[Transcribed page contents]

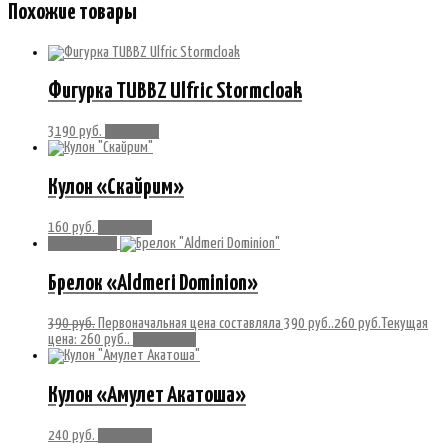
Похожие товары
Фигурка TUBBZ Ulfric Stormcloak
3190
руб.
В корзину
Кулон «Скайрим»
160
руб.
В корзину
Распродажа!
Брелок «Aldmeri Dominion»
390
руб.
Первоначальная цена составляла 390 руб..
260
руб.
Текущая
цена: 260 руб..
Подробнее
Кулон «Амулет Акатоша»
240
руб.
В корзину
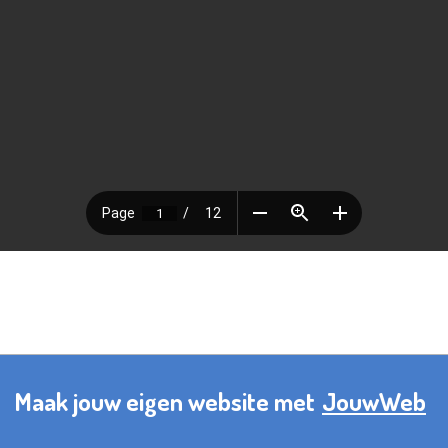
Maak jouw eigen website met
JouwWeb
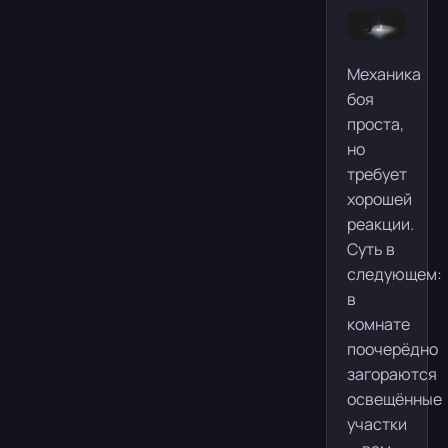
Механика
боя
проста,
но
требует
хорошей
реакции.
Суть в
следующем:
в
комнате
поочерёдно
загораются
освещённые
участки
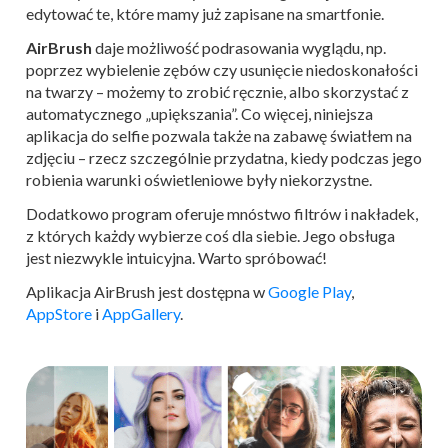
edytować te, które mamy już zapisane na smartfonie.
AirBrush
daje możliwość podrasowania wyglądu, np.
poprzez wybielenie zębów czy usunięcie niedoskonałości
na twarzy – możemy to zrobić ręcznie, albo skorzystać z
automatycznego „upiększania”. Co więcej, niniejsza
aplikacja do selfie pozwala także na zabawę światłem na
zdjęciu – rzecz szczególnie przydatna, kiedy podczas jego
robienia warunki oświetleniowe były niekorzystne.
Dodatkowo program oferuje mnóstwo filtrów i nakładek,
z których każdy wybierze coś dla siebie. Jego obsługa
jest niezwykle intuicyjna. Warto spróbować!
Aplikacja AirBrush jest dostępna w
Google Play
,
AppStore
i
AppGallery
.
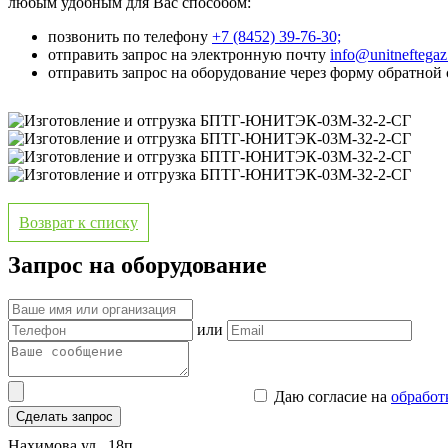
любым удобным для Вас способом:
позвонить по телефону
+7 (8452) 39-76-30;
отправить запрос на электронную почту
info@unitneftega
отправить запрос на оборудование через форму обратной 
Возврат к списку
Запрос на оборудование
или
Даю согласие на
обработ
Сделать запрос
Нахимова ул., 18п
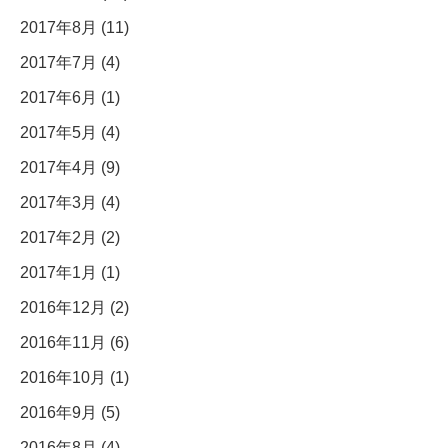
2017年8月 (11)
2017年7月 (4)
2017年6月 (1)
2017年5月 (4)
2017年4月 (9)
2017年3月 (4)
2017年2月 (2)
2017年1月 (1)
2016年12月 (2)
2016年11月 (6)
2016年10月 (1)
2016年9月 (5)
2016年8月 (4)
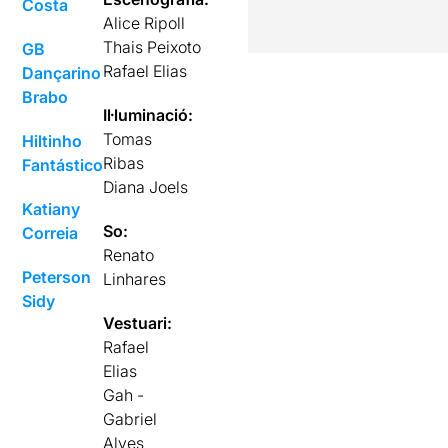
Costa
Alice Ripoll
Thais Peixoto
GB
Rafael Elias
Dançarino
Brabo
Il·luminació:
Tomas
Hiltinho
Ribas
Fantástico
Diana Joels
Katiany
So:
Correia
Renato
Peterson
Linhares
Sidy
Vestuari:
Rafael
Elias
Gah -
Gabriel
Alves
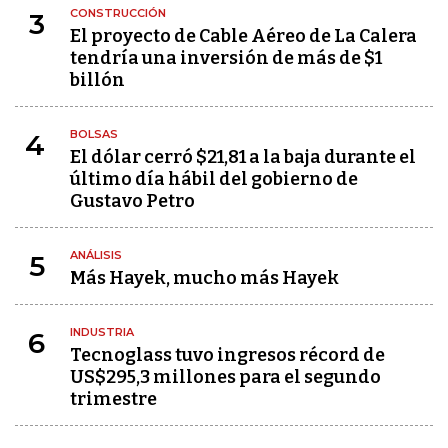
CONSTRUCCIÓN
3
El proyecto de Cable Aéreo de La Calera
tendría una inversión de más de $1
billón
BOLSAS
4
El dólar cerró $21,81 a la baja durante el
último día hábil del gobierno de
Gustavo Petro
ANÁLISIS
5
Más Hayek, mucho más Hayek
INDUSTRIA
6
Tecnoglass tuvo ingresos récord de
US$295,3 millones para el segundo
trimestre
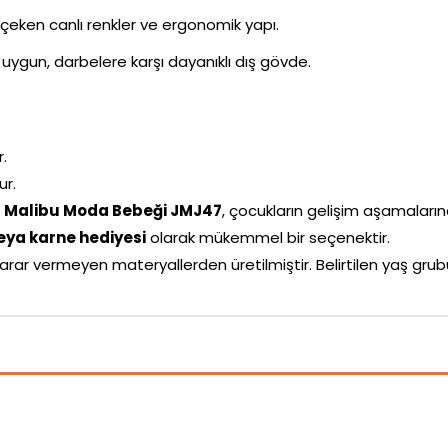
i çeken canlı renkler ve ergonomik yapı.
uygun, darbelere karşı dayanıklı dış gövde.
r.
ur.
ra Malibu Moda Bebeği JMJ47
, çocukların gelişim aşamalarına 
ya karne hediyesi
olarak mükemmel bir seçenektir.
arar vermeyen materyallerden üretilmiştir. Belirtilen yaş g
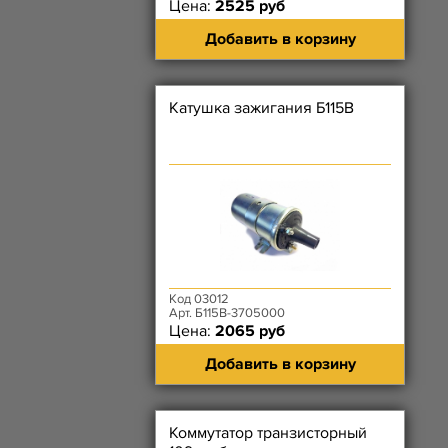
Цена:
2525 руб
Добавить в корзину
Катушка зажигания Б115В
Код 03012
Арт. Б115В-3705000
Цена:
2065 руб
Добавить в корзину
Коммутатор транзисторный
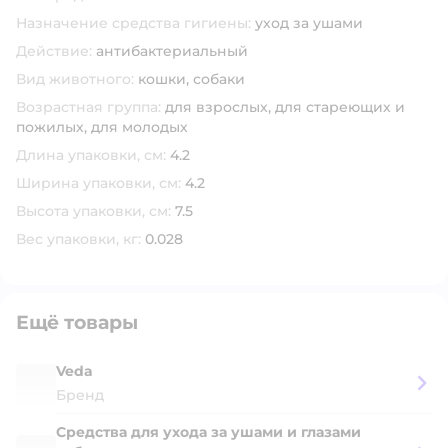
Назначение средства гигиены:
уход за ушами
Действие:
антибактериальный
Вид животного:
кошки,
собаки
Возрастная группа:
для взрослых,
для стареющих и
пожилых,
для молодых
Длина упаковки, см:
4.2
Ширина упаковки, см:
4.2
Высота упаковки, см:
7.5
Вес упаковки, кг:
0.028
Ещё товары
Veda
Бренд
Средства для ухода за ушами и глазами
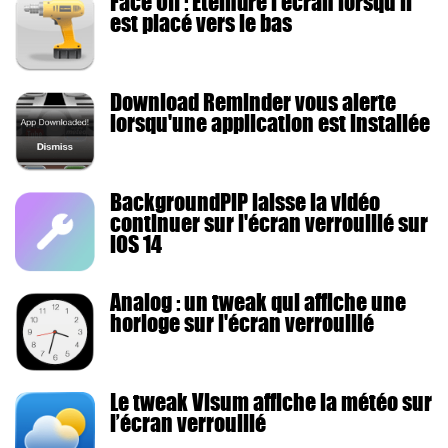
Face Off : Eteindre l'écran lorsqu'il
est placé vers le bas
Download Reminder vous alerte
lorsqu'une application est installée
BackgroundPiP laisse la vidéo
continuer sur l'écran verrouillé sur
iOS 14
Analog : un tweak qui affiche une
horloge sur l'écran verrouillé
Le tweak Visum affiche la météo sur
l’écran verrouillé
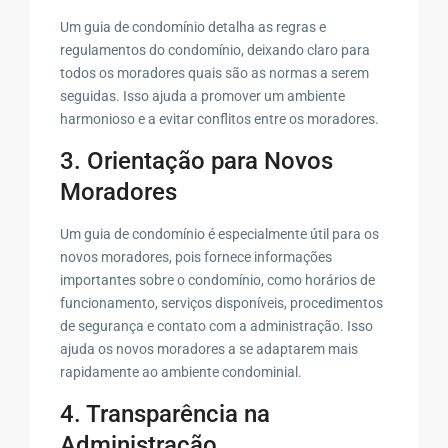
Um guia de condomínio detalha as regras e
regulamentos do condomínio, deixando claro para
todos os moradores quais são as normas a serem
seguidas. Isso ajuda a promover um ambiente
harmonioso e a evitar conflitos entre os moradores.
3. Orientação para Novos
Moradores
Um guia de condomínio é especialmente útil para os
novos moradores, pois fornece informações
importantes sobre o condomínio, como horários de
funcionamento, serviços disponíveis, procedimentos
de segurança e contato com a administração. Isso
ajuda os novos moradores a se adaptarem mais
rapidamente ao ambiente condominial.
4. Transparência na
Administração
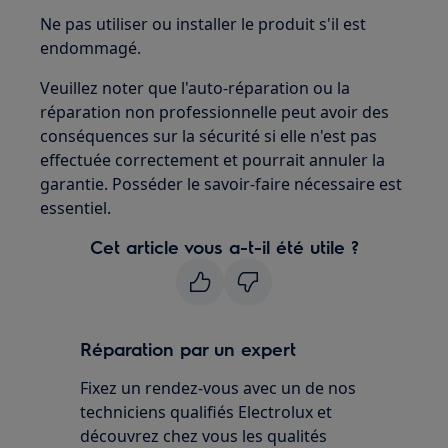
Ne pas utiliser ou installer le produit s'il est
endommagé.
Veuillez noter que l'auto-réparation ou la
réparation non professionnelle peut avoir des
conséquences sur la sécurité si elle n'est pas
effectuée correctement et pourrait annuler la
garantie. Posséder le savoir-faire nécessaire est
essentiel.
Cet article vous a-t-il été utile ?
Réparation par un expert
Fixez un rendez-vous avec un de nos
techniciens qualifiés Electrolux et
découvrez chez vous les qualités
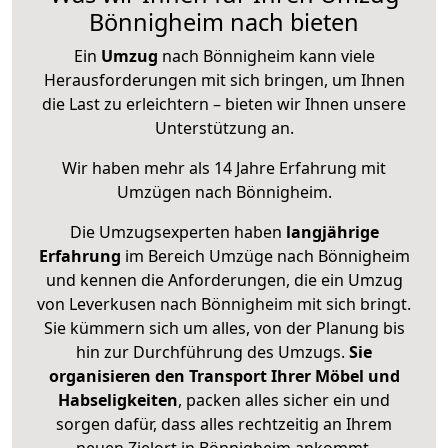
Bönnigheim nach bieten
Ein
Umzug
nach Bönnigheim kann viele
Herausforderungen mit sich bringen, um Ihnen
die Last zu erleichtern – bieten wir Ihnen unsere
Unterstützung an.
Wir haben mehr als 14 Jahre Erfahrung mit
Umzügen nach
Bönnigheim
.
Die Umzugsexperten haben
langjährige
Erfahrung
im Bereich Umzüge nach Bönnigheim
und kennen die Anforderungen, die ein Umzug
von Leverkusen nach Bönnigheim mit sich bringt.
Sie kümmern sich um alles, von der Planung bis
hin zur Durchführung des Umzugs.
Sie
organisieren den Transport Ihrer Möbel und
Habseligkeiten
, packen alles sicher ein und
sorgen dafür, dass alles rechtzeitig an Ihrem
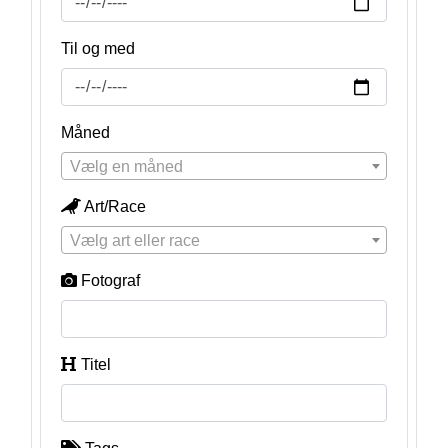
Til og med
Måned
Vælg en måned
Art/Race
Vælg art eller race
Fotograf
Titel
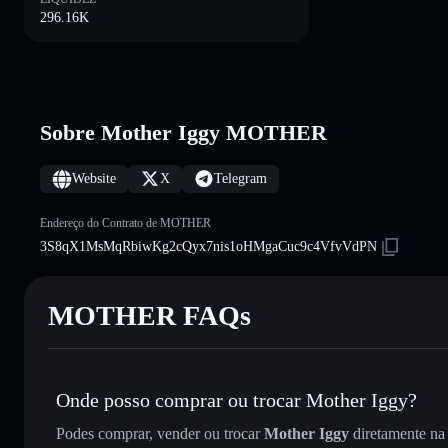
296.16K
Sobre Mother Iggy MOTHER
Website
X
Telegram
Endereço do Contrato de MOTHER
3S8qX1MsMqRbiwKg2cQyx7nis1oHMgaCuc9c4VfvVdPN
MOTHER FAQs
Onde posso comprar ou trocar Mother Iggy?
Podes comprar, vender ou trocar
Mother Iggy
diretamente n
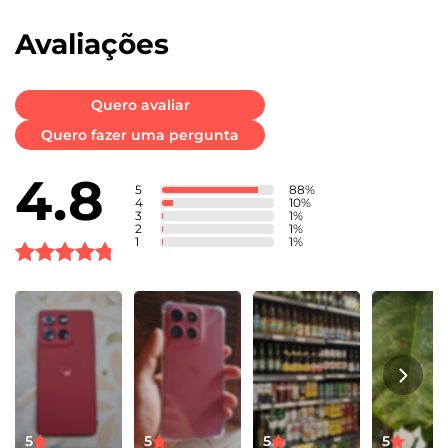
econômica para quem busca qualidade e conveniência.
Avaliações
Quero avaliar
Quero fazer uma pergunta
4.8
5
88
%
4
10
%
3
1
%
2
1
%
1
1
%
5
5
5
5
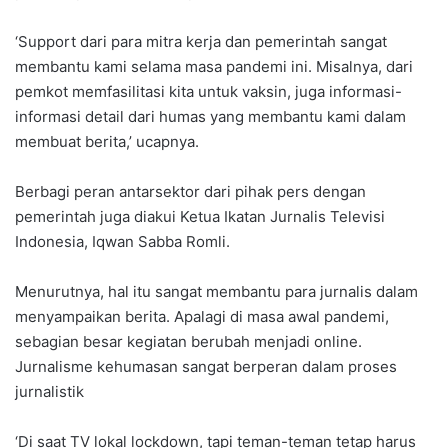
‘Support dari para mitra kerja dan pemerintah sangat
membantu kami selama masa pandemi ini. Misalnya, dari
pemkot memfasilitasi kita untuk vaksin, juga informasi-
informasi detail dari humas yang membantu kami dalam
membuat berita,’ ucapnya.
Berbagi peran antarsektor dari pihak pers dengan
pemerintah juga diakui Ketua Ikatan Jurnalis Televisi
Indonesia, Iqwan Sabba Romli.
Menurutnya, hal itu sangat membantu para jurnalis dalam
menyampaikan berita. Apalagi di masa awal pandemi,
sebagian besar kegiatan berubah menjadi online.
Jurnalisme kehumasan sangat berperan dalam proses
jurnalistik
‘Di saat TV lokal lockdown, tapi teman-teman tetap harus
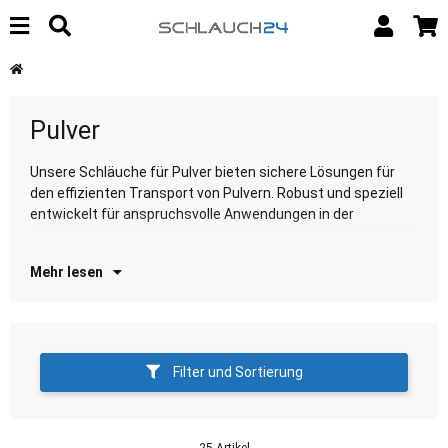
Pulver
Unsere Schläuche für Pulver bieten sichere Lösungen für
Pulververarbeitung. Entdecken Sie unsere Auswahl für
den effizienten Transport von Pulvern. Robust und speziell
zu
entwickelt für anspruchsvolle Anwendungen in der
Mehr lesen
Filter und Sortierung
25 Artikel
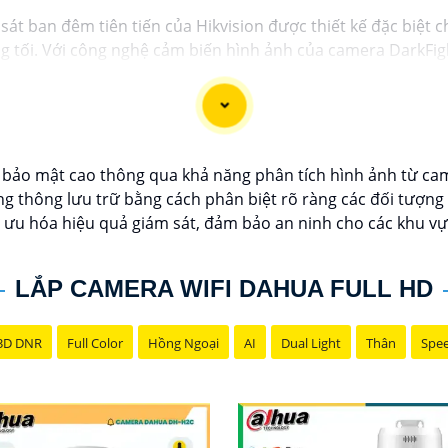
át ban đêm tiên tiến của Hikvision được thiết kế đặc biệt 
 tối. Với công nghệ cảm biến hình ảnh của camera DarkFight
nghệ DarkFighter của Hikvision cung cấp khả năng tái tạo m
ông cần ánh sáng phụ.
 bảo mật cao thông qua khả năng phân tích hình ảnh từ ca
g thông lưu trữ bằng cách phân biệt rõ ràng các đối tượng
 ưu hóa hiệu quả giám sát, đảm bảo an ninh cho các khu vực
LẮP CAMERA WIFI DAHUA FULL HD
3D DNR
Full Color
Hồng Ngoại
AI
Dual Light
Thân
Spe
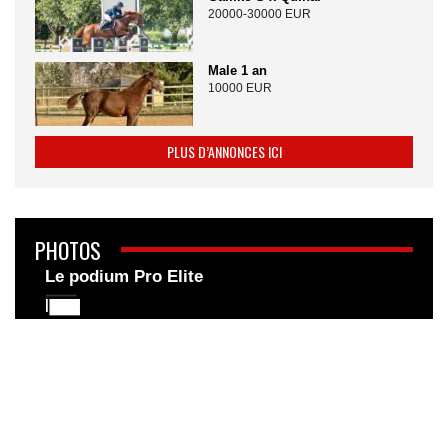
20000-30000 EUR
Male 1 an
10000 EUR
PLUS D’ANNONCES ICI
PHOTOS
Le podium Pro Elite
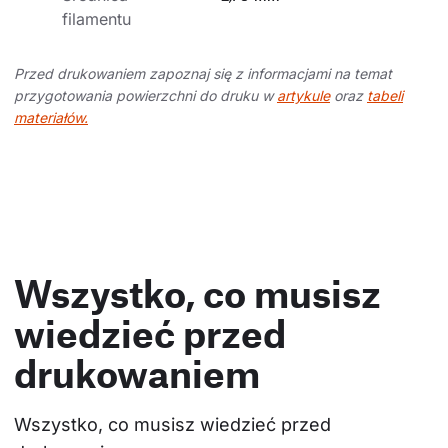
filamentu
Przed drukowaniem zapoznaj się z informacjami na temat
przygotowania powierzchni do druku w
artykule
oraz
tabeli
materiałów.
Wszystko, co musisz
wiedzieć przed
drukowaniem
Wszystko, co musisz wiedzieć przed 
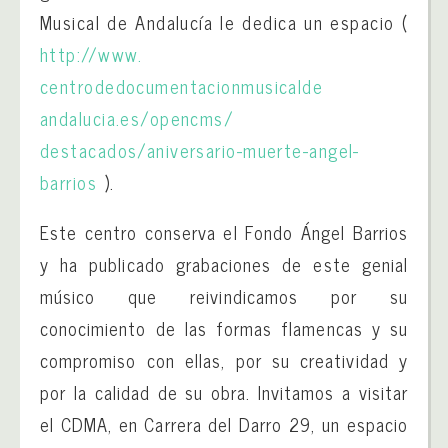
Musical de Andalucía le dedica un espacio (
http://www.
centrodedocumentacionmusicalde
andalucia.es/opencms/
destacados/aniversario-muerte-
angel-
barrios
).
Este centro conserva el Fondo Ángel Barrios
y ha publicado grabaciones de este genial
músico que reivindicamos por su
conocimiento de las formas flamencas y su
compromiso con ellas, por su creatividad y
por la calidad de su obra. Invitamos a visitar
el CDMA, en Carrera del Darro 29, un espacio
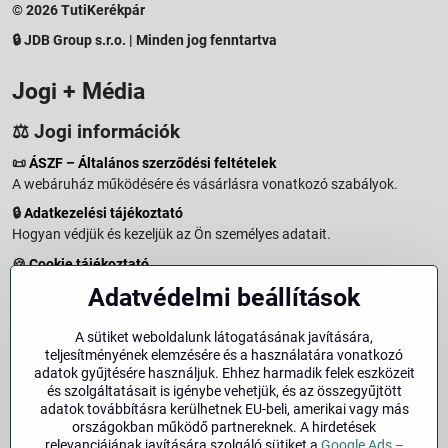
© 2026 TutiKerékpár
🔒 JDB Group s.r.o. | Minden jog fenntartva
Jogi + Média
⚖️ Jogi információk
📜
ÁSZF – Általános szerződési feltételek
A webáruház működésére és vásárlásra vonatkozó szabályok.
🔒
Adatkezelési tájékoztató
Hogyan védjük és kezeljük az Ön személyes adatait.
🍪
Cookie tájékoztató
A weboldalon használt sütikről és adatkezelésről.
Adatvédelmi beállítások
↩️
Elállási jog – 14 napos visszaküldés
Vásárlástól való elállás menete és feltételei.
A sütiket weboldalunk látogatásának javítására,
teljesítményének elemzésére és a használatára vonatkozó
↩️
Elállás a szerződéstől
adatok gyűjtésére használjuk. Ehhez harmadik felek eszközeit
és szolgáltatásait is igénybe vehetjük, és az összegyűjtött
🏢
Impresszum
adatok továbbításra kerülhetnek EU-beli, amerikai vagy más
Üzemeltetői adatok és jogi tudnivalók.
országokban működő partnereknek. A hirdetések
relevanciájának javítására szolgáló sütiket a
Google Ads –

Assigned task:
Please show every line above that includes the word "trocar".

Problem solution:
Onde posso comprar ou trocar Mother Iggy?
Podes comprar, vender ou trocar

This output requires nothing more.